Hello,
I’m trying to port over a CTC network from Keras. I’ve based the model off of https://github.com/meijieru/crnn.pytorch/blob/master/models/crnn.py (basically replacing the warp_ctc.CTCLoss with the pytorch CTCLoss because warp_ctc won’t compile). This is using pytorch version 1.0.1, CUDA version 9.0.
Training code is:
net = CRNN(32, 3, len(labels), nh=256)
net.to(device)
ctc_loss = nn.CTCLoss(blank=blank_ind)
ctc_loss.to(device)
optimizer = optim.SGD(net.parameters(), lr=0.001, momentum=0.09)
for epoch in range(2): # loop over the dataset multiple times
running_loss = 0.0
for i, data in enumerate(trainloader, 0):
# get the inputs
inputs, data_labels = data
for k,v in inputs.items():
v = v[0]
inputs[k] = v.to(device)
for k,v in data_labels.items():
v = v[0]
data_labels[k] = v.to(device)
# zero the parameter gradients
optimizer.zero_grad()
# forward + backward + optimize
predicteds = net(inputs)
log_probs = predicteds.log_softmax(2)
input_lengths = torch.full((inputs['image'].shape[0],),
log_probs.shape[0], dtype=torch.int)
loss = ctc_loss(log_probs, data_labels['the_labels'], input_lengths, data_labels['label_length'])
loss.backward()
optimizer.step()
Dimensions of variables (100 is the batch size):
- Input images =
(3, 32, 248)
-
log_probs
=(63, 100, 250)
-
data_labels['the_labels']
=(100, 12)
-
input_lengths
=(100,)
-
data_labels['label_length']
=(100,)
Sample format of the labels (where 249 is the blank index passed to CTCLoss):
labels tensor([[ 2, 98, 101, 83, 0, 249, 249, 249, 249, 249, 249, 249],
[ 2, 124, 13, 41, 0, 249, 249, 249, 249, 249, 249, 249],
[ 2, 24, 113, 13, 109, 0, 249, 249, 249, 249, 249, 249],
[ 2, 112, 114, 124, 2, 249, 249, 249, 249, 249, 249, 249],
[ 2, 28, 30, 76, 0, 249, 249, 249, 249, 249, 249, 249],
[ 0, 41, 14, 98, 2, 249, 249, 249, 249, 249, 249, 249],
[ 2, 41, 125, 13, 41, 0, 249, 249, 249, 249, 249, 249],
[ 0, 76, 13, 124, 2, 249, 249, 249, 249, 249, 249, 249],
[ 2, 24, 125, 13, 83, 0, 249, 249, 249, 249, 249, 249],
[ 0, 41, 43, 35, 2, 249, 249, 249, 249, 249, 249, 249],
[ 2, 112, 114, 35, 2, 249, 249, 249, 249, 249, 249, 249]],
device='cuda:0')
labels_length tensor([5, 5, 6, 5, 5, 5, 6, 5, 6, 5, 5, 6, 5, 6, 6, 5, 5, 5, 5, 5, 6, 6, 6, 5,
5, 5, 5, 5, 5, 5, 5, 6, 6, 5, 6, 6, 5, 5, 5, 5, 6, 6, 5, 5, 5, 5, 3, 5,
6], device='cuda:0')
What I’ve tried:
- Setting the blank index to different values (either the length of the labels or 0)

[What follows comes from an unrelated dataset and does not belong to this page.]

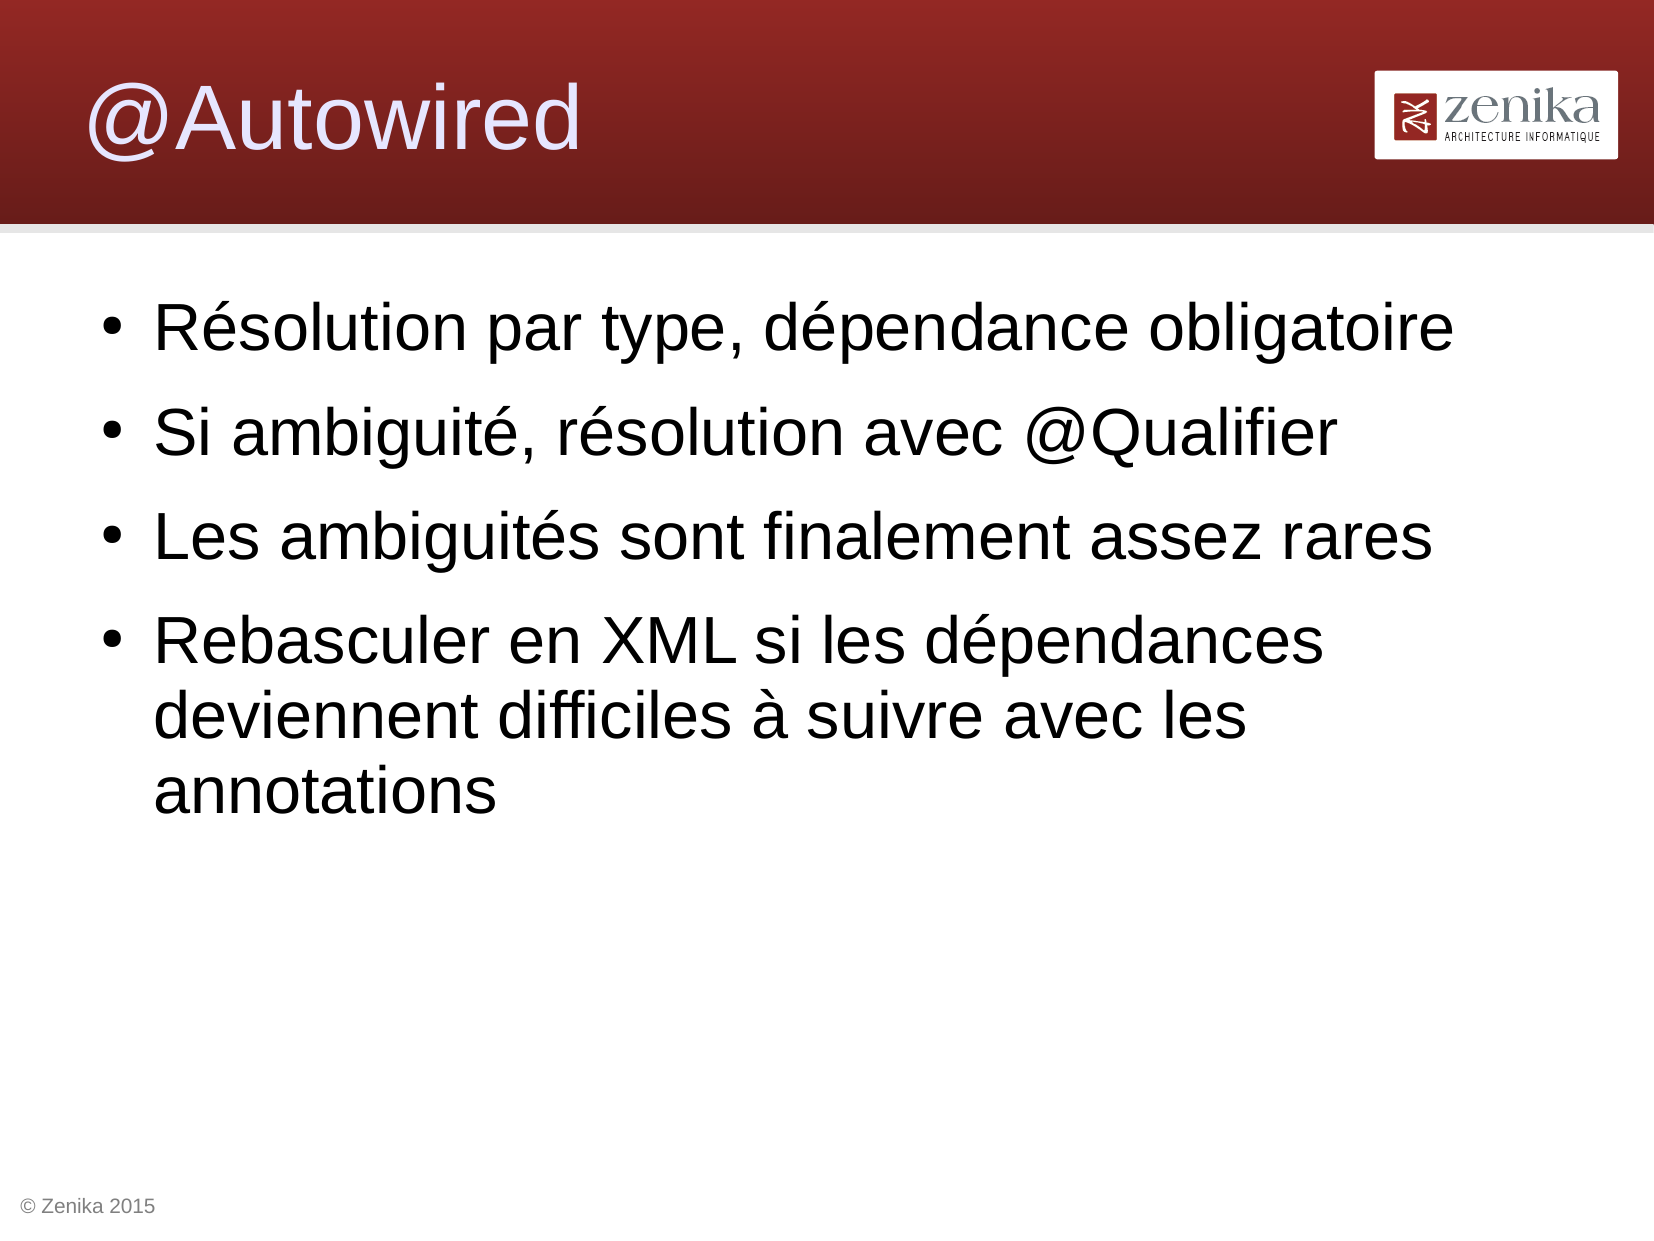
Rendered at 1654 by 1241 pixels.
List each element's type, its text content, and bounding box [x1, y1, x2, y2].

title @Autowired [82, 13, 1571, 222]
picture [1571, 82, 1600, 149]
list Résolution par type, dépendance obligatoire Si ambiguité, résolution avec @Qualifier Les ambiguités sont finalement assez rares Rebasculer en XML si les dépendances deviennent difficiles à suivre avec les annotations [82, 290, 1538, 1010]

- Using a different optimizer/smaller learning rates (suggested in CTCLoss predicts all blank characters, though it’s using warp_ctc)
- Training on just input images that have a sequence (rather than images with nothing in them)
In all cases the network will produce random labels for the first couple of batches before only predicting blank labels for all subsequent batches.
Is there anything that I’m missing here?